EXERCISE GOAL —
From the line containing "middle tip: (374, 98)" through the last line of the records below, output every line exactly, both ends included, except the pictures.

..........

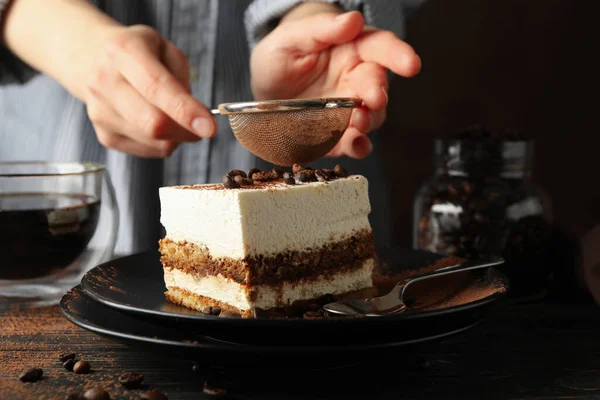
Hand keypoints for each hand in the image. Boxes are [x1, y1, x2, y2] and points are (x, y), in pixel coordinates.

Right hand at [82, 25, 215, 156]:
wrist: (95, 61)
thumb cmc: (140, 55)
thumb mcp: (166, 50)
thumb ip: (182, 80)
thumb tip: (196, 116)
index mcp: (123, 51)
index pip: (155, 86)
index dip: (185, 110)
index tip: (209, 128)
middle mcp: (104, 82)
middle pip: (152, 122)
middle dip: (187, 131)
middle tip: (204, 127)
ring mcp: (100, 112)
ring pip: (153, 141)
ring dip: (177, 136)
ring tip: (176, 117)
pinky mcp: (105, 136)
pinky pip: (148, 150)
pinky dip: (163, 142)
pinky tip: (159, 123)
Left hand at [250, 10, 420, 158]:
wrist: (261, 91)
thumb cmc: (279, 57)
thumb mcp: (291, 37)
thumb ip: (321, 28)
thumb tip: (353, 20)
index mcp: (351, 49)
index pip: (380, 47)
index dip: (398, 55)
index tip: (410, 64)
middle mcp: (355, 80)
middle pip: (378, 85)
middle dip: (379, 93)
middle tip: (374, 98)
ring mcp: (348, 110)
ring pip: (372, 116)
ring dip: (369, 121)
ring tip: (359, 122)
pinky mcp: (337, 134)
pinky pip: (354, 142)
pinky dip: (358, 146)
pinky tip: (356, 145)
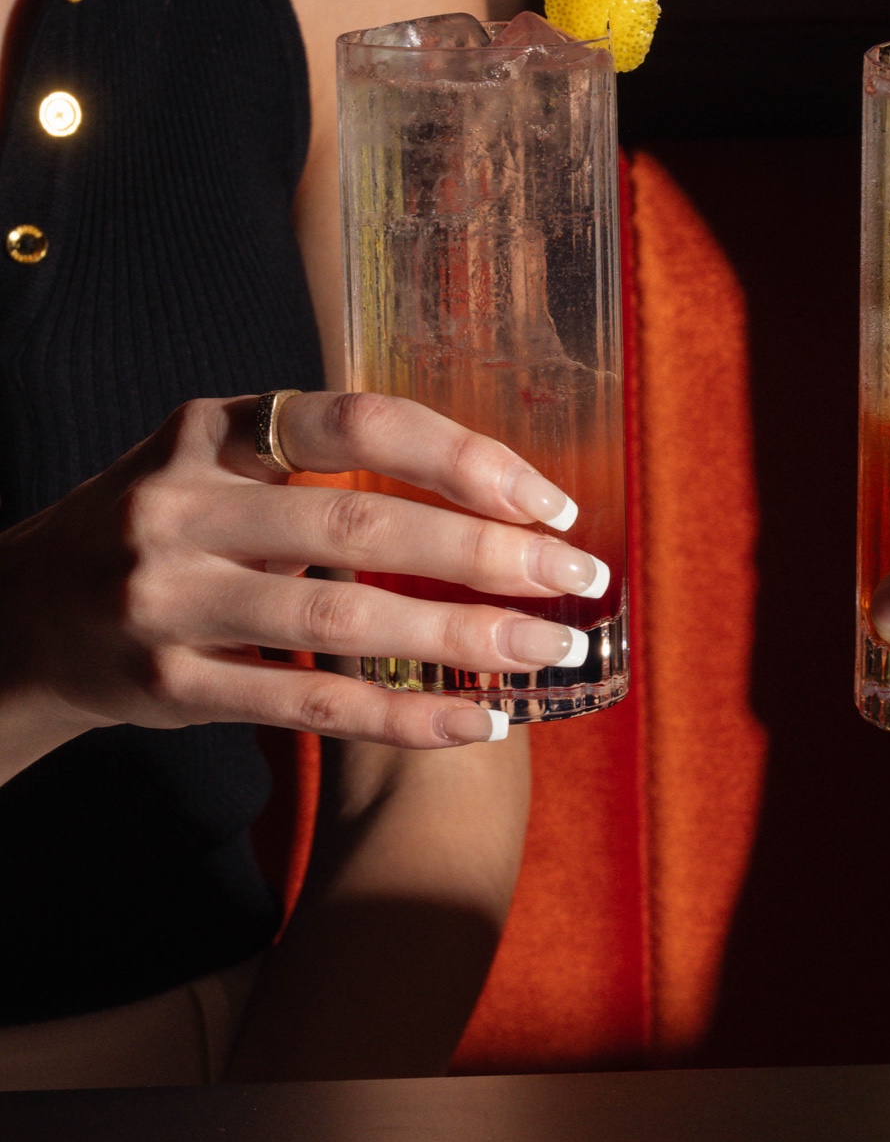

..........

OUTPUT OF THE TASK —
middle tip: (374, 98)
ring mcp: (348, 110)
ring pip: (372, 116)
ring dip: (369, 121)
ring tip: (359, 122)
pinky mcp: (337, 134)
pinky pip: (354, 142)
pinky dip: (358, 146)
pinky tip: (356, 145)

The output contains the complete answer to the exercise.